## Exercise description
With the images removed, repeat the data below exactly.

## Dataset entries
----------
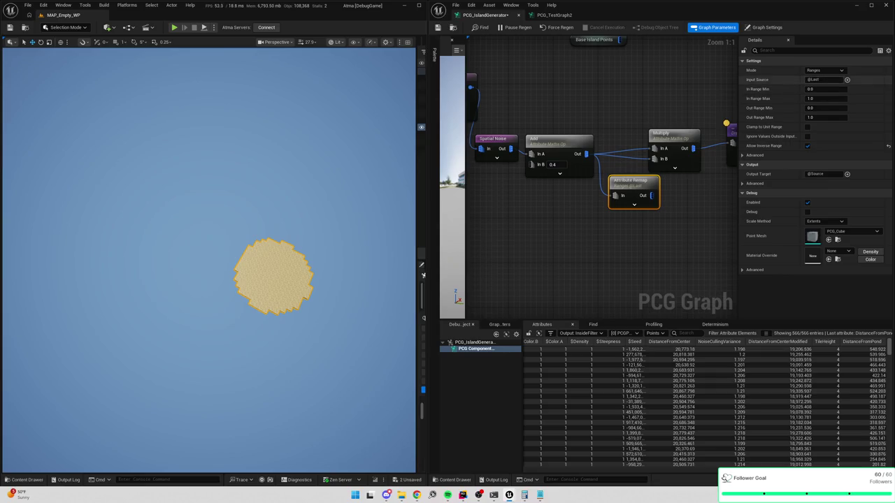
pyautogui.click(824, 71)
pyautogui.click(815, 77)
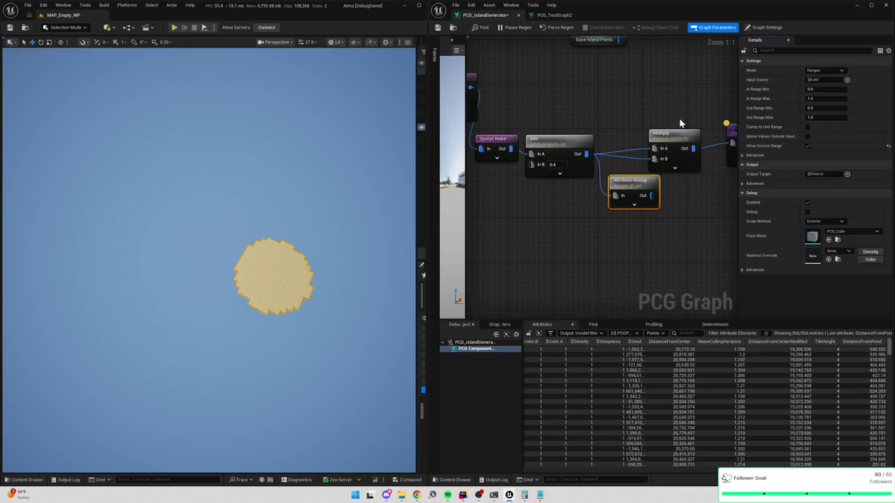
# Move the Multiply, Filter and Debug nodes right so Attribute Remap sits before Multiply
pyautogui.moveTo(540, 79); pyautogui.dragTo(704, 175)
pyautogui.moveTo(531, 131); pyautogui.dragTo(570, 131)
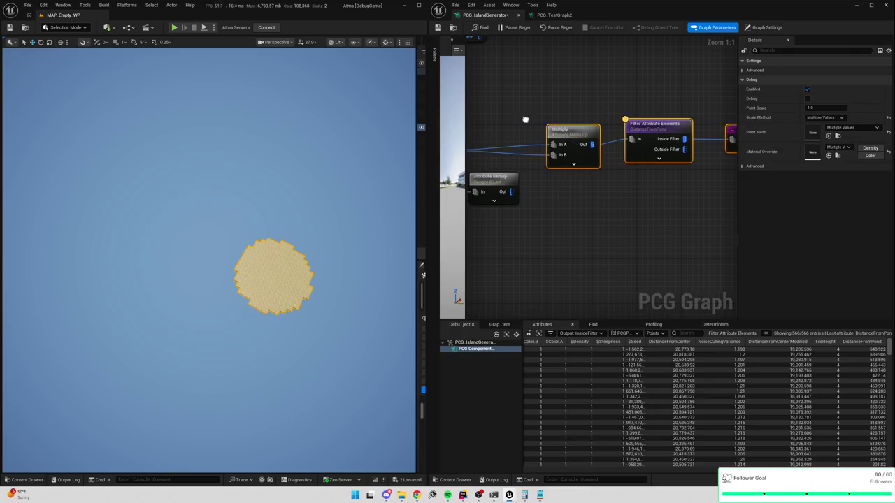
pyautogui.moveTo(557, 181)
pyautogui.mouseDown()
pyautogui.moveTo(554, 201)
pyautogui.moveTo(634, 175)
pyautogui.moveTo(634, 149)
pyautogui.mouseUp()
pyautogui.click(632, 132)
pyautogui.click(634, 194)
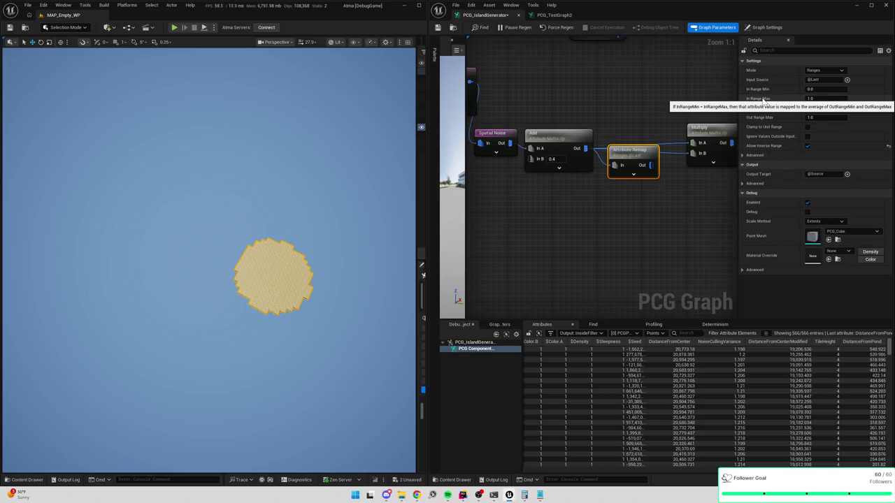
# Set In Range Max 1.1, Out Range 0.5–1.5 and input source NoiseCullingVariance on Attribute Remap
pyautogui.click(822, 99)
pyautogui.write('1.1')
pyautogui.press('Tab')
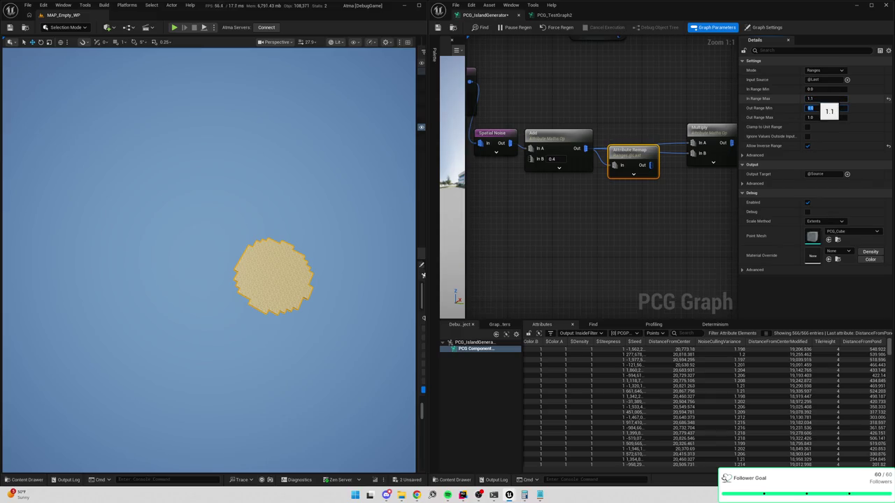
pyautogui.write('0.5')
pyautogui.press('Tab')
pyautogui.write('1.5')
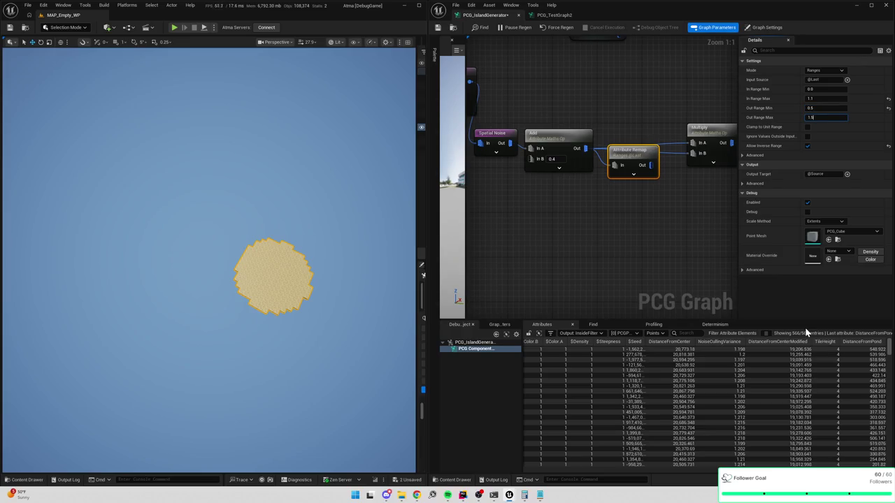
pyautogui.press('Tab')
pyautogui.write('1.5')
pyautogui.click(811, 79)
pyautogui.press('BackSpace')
----------
## Solved problem
pyautogui.click(824, 71)
pyautogui.click(815, 77)
# Move the Multiply, Filter and Debug nodes right so Attribute Remap sits before Multiply
pyautogui.moveTo(540, 79); pyautogui.dragTo(704, 175)
pyautogui.moveTo(531, 131); pyautogui.dragTo(570, 131)
pyautogui.moveTo(557, 181)
pyautogui.mouseDown()
pyautogui.moveTo(554, 201)
pyautogui.moveTo(634, 175)
pyautogui.moveTo(634, 149)
pyautogui.mouseUp()
pyautogui.click(632, 132)
pyautogui.click(634, 194)
# Set In Range Max 1.1, Out Range 0.5–1.5 and input source NoiseCullingVariance on Attribute Remap
pyautogui.click(822, 99)
pyautogui.write('1.1')
pyautogui.press('Tab')
pyautogui.write('0.5')
pyautogui.press('Tab')
pyautogui.write('1.5')
pyautogui.press('Tab')
pyautogui.write('1.5')
pyautogui.click(811, 79)
pyautogui.press('BackSpace')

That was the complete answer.